Using the material below, print the line that contains "(US Toll Free)", the line that contains "Where the ruling", and every line in between, exactly and nothing else.

** Opening EXCERPTED RECORDS block **

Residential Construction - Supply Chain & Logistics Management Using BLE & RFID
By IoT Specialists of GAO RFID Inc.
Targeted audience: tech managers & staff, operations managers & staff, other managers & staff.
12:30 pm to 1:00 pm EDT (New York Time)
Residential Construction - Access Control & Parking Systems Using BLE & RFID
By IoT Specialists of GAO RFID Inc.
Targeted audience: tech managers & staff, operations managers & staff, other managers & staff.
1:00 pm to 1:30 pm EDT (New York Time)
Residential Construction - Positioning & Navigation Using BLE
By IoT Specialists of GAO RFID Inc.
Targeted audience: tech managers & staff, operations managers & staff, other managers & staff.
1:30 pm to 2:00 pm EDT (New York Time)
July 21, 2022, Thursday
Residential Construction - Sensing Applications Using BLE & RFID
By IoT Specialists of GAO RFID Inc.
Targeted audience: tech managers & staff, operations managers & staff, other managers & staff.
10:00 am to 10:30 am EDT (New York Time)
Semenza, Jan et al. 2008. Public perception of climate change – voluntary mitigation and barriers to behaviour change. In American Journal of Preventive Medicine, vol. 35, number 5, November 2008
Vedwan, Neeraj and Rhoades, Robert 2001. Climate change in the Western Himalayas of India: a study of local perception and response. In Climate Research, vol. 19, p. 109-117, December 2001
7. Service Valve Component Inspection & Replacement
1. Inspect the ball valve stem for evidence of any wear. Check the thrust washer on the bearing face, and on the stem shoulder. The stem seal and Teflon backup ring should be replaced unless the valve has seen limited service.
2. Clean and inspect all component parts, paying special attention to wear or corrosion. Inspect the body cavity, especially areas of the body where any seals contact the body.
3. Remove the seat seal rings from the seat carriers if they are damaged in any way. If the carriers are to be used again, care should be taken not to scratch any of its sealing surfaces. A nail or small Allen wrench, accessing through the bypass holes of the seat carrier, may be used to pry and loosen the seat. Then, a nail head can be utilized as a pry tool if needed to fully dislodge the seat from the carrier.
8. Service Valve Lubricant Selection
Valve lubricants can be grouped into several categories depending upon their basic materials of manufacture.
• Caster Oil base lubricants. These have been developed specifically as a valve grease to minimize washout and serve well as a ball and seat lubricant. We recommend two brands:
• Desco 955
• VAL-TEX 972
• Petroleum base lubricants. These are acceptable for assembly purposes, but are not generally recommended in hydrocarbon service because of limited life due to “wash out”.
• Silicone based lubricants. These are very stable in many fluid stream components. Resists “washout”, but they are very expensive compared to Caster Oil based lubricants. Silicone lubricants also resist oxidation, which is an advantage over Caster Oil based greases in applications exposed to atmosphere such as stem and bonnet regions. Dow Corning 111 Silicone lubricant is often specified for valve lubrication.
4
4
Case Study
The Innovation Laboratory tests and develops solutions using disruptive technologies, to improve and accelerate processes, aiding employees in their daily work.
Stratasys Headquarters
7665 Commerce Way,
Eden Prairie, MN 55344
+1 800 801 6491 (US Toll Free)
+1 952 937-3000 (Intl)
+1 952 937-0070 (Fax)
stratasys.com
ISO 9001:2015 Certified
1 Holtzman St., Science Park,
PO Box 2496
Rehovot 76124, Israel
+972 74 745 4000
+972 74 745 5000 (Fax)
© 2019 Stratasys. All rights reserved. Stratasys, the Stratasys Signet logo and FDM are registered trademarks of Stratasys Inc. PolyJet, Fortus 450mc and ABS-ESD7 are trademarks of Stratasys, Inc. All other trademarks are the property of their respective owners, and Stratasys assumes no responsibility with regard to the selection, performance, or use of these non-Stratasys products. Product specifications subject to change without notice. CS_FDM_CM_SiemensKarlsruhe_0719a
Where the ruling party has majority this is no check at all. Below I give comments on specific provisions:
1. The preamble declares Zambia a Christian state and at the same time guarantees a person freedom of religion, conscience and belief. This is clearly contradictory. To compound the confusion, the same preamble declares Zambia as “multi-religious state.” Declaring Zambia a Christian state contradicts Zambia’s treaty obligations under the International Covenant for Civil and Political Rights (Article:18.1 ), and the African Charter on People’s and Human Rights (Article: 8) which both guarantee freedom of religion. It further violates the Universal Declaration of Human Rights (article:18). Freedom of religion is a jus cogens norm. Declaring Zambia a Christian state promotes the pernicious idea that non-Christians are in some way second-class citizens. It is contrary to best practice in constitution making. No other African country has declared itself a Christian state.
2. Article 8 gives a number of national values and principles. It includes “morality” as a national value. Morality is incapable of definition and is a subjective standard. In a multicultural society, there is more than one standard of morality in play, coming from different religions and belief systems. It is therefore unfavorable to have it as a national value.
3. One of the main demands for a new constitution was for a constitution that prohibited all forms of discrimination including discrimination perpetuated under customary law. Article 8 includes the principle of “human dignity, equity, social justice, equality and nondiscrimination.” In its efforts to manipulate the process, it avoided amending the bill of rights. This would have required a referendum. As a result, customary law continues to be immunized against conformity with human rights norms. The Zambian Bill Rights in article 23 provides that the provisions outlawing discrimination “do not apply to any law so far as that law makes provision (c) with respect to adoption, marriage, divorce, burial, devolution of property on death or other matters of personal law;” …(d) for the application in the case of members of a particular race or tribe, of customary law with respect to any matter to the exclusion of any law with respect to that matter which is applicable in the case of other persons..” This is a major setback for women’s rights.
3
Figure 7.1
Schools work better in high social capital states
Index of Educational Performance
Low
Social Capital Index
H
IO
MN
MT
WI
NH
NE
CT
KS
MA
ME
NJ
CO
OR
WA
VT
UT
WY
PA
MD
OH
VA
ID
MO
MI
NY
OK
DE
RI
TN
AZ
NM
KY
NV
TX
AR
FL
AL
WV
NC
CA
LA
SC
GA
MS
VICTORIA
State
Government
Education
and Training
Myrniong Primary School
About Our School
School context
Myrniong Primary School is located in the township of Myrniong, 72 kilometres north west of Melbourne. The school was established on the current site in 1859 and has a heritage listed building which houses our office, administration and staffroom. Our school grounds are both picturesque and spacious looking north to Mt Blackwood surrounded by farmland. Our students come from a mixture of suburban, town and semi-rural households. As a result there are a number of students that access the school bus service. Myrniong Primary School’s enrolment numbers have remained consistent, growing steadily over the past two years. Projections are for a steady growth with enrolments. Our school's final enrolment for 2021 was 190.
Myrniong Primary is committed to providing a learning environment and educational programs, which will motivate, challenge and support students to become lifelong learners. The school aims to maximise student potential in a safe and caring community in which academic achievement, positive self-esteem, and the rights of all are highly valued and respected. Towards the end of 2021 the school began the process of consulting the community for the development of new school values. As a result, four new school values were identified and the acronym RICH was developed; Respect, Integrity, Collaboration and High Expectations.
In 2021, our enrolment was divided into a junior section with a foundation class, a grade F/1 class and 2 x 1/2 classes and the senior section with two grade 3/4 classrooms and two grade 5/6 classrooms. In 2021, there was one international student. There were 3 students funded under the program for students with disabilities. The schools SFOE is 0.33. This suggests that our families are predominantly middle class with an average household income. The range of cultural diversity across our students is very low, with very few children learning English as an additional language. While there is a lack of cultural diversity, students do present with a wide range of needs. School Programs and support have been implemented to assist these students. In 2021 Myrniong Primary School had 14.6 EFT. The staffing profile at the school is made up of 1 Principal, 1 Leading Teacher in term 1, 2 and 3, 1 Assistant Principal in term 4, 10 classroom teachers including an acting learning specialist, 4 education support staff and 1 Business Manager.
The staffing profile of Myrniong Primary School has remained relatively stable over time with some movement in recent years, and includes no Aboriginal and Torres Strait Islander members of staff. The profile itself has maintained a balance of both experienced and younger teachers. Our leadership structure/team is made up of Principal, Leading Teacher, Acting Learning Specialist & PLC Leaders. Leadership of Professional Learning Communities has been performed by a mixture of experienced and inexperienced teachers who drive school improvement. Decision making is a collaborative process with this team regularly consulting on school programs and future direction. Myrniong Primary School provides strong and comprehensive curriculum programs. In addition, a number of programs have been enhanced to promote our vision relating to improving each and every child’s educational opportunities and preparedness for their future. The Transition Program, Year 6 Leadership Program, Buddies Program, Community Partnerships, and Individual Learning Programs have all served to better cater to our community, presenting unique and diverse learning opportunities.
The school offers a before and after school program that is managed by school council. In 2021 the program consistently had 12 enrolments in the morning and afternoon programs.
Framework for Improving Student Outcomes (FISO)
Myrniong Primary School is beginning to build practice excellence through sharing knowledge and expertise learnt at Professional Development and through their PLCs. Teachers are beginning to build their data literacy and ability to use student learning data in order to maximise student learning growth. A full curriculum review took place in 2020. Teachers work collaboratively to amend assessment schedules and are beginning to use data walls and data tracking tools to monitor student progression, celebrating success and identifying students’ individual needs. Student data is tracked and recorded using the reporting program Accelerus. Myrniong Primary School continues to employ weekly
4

** Closing EXCERPTED RECORDS block **

§ SOLUTION TO THIS EXERCISE
+1 800 801 6491 (US Toll Free)
+1 952 937-3000 (Intl)
+1 952 937-0070 (Fax)
stratasys.com
ISO 9001:2015 Certified
1 Holtzman St., Science Park,
PO Box 2496
Rehovot 76124, Israel
+972 74 745 4000
+972 74 745 5000 (Fax)
© 2019 Stratasys. All rights reserved. Stratasys, the Stratasys Signet logo and FDM are registered trademarks of Stratasys Inc. PolyJet, Fortus 450mc and ABS-ESD7 are trademarks of Stratasys, Inc. All other trademarks are the property of their respective owners, and Stratasys assumes no responsibility with regard to the selection, performance, or use of these non-Stratasys products. Product specifications subject to change without notice. CS_FDM_CM_SiemensKarlsruhe_0719a
Where the ruling party has majority this is no check at all. Below I give comments on specific provisions:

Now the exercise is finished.